Here are some practical ways to start.

Seven ways to start recovering from perfectionism

1. Adopt “done is better than perfect” as your daily mantra.

Write it on a post-it note and stick it on your screen. Or make it your screensaver. Tattoo it on your arm if that’s what it takes 😊If you’re already high in the perfectionist stakes, you’re never going to do a terrible job, but leaning into this will help you tick more off! 

2. Notice your perfectionism triggers.

Where does your perfectionism show up most strongly? With new clients? When you’re doing high-stakes work? With first-time tasks? For me, it flared when I felt I had something to prove - like when I launched The Leader’s Map. Understanding the why behind your perfectionism is half the battle.

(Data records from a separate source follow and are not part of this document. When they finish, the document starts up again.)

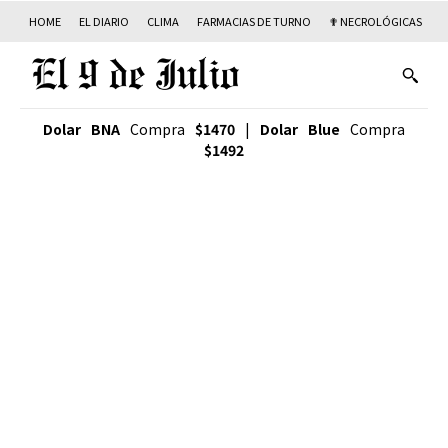
HOME
EL DIARIO
CLIMA
FARMACIAS DE TURNO
✟ NECROLÓGICAS
T
Dolar BNA
Compra
$1470
|
Dolar Blue
Compra
$1492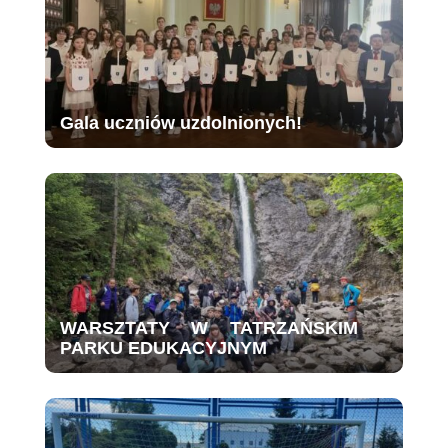
Gala uczniów uzdolnionych!
WARSZTATY W TATRZAŃSKIM
PARKU EDUKACYJNYM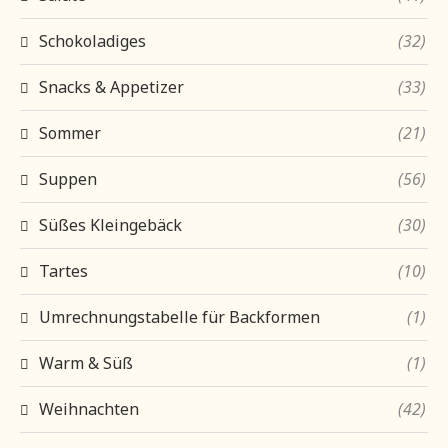
Schokoladiges
(32)
Snacks & Appetizer
(33)
Sommer
(21)
Suppen
(56)
Süßes Kleingebäck
(30)
Tartes
(10)
Umrechnungstabelle für Backformen
(1)
Warm & Süß
(1)
Weihnachten
(42)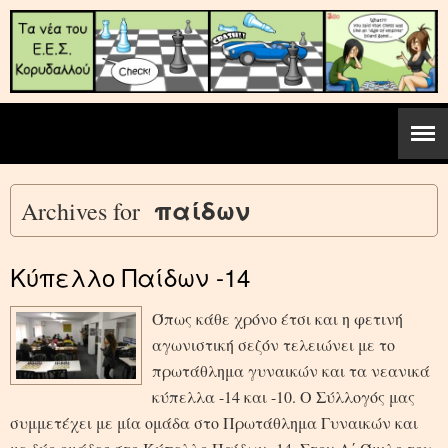
παίδων
Archives for
Κύπελλο Παίδων -14
Όπως κάθε χρόνο έτσι και η φετινή
αγωνιστική σεζόν τελειώνει με το
πρωτάθλημα γυναικών και τα νεανικά
κύπελλα -14 και -10. Ο Σύλλογός μας
συμμετέχει με μία ομάδα στο Πρωτάθλημα Γυναικών και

3. Focus on the negative impacts of perfectionism, especially on your team.

Seth Godin nails it: “For surface shine, 80% might be more than enough. After that, the tweaking is for us, not those we seek to serve.” Your extra 20% is often invisible to others but costly to you.

4. Set clear expectations upfront.

Define success together before delegating work to others and be explicit about what you expect. A few extra minutes at the start saves hours of rework later.

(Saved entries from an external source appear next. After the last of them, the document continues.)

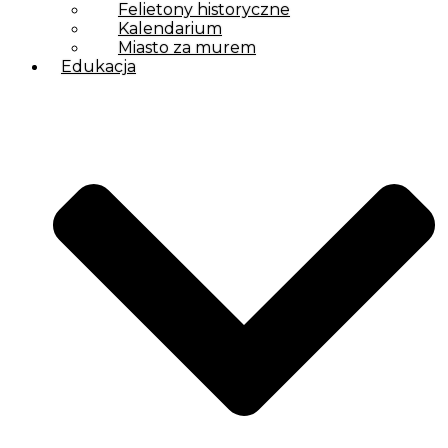
Felietony historyczne
Kalendarium
Miasto za murem
Edukacja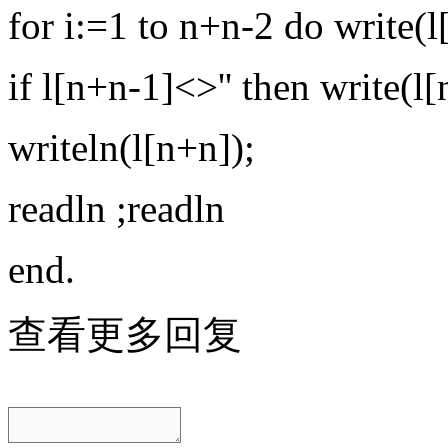
for i:=1 to n+n-2 do write(l[i]
if l[n+n-1]<>'' then write(l[n+
writeln(l[n+n]);
readln ;readln
end.
查看更多回复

5. Balance perfection with action.

Watch for ‘analysis paralysis’. Experiment with reducing your need for data or certainty by 5–10% each week. Build your tolerance for “good enough” decisions.

6. Coach yourself in the moment.

When you feel perfectionism rising, pause and ask:

  • Are my thoughts factual or just interpretations? What assumptions am I making? What evidence do I actually have?
  • What’s the worst thing that could happen? How likely is it? And if it did happen, could I fix it? (Spoiler: usually yes.)
  • What’s a “good enough” version of this task? What would I do if I only had half the time?

7. Use deadlines as your antidote.

Set a time limit and stick to it. Publish, send, or share the work at that time even if it feels uncomfortable. Reward yourself for speed and action, not flawlessness. The more you practice this, the easier it becomes.

Leadership is so much more enjoyable without the millstone of perfectionism around your neck. Do yourself (and your team) a favour: start loosening the grip of perfectionism. 

I’m learning to do it, and the freedom is worth every uncomfortable step.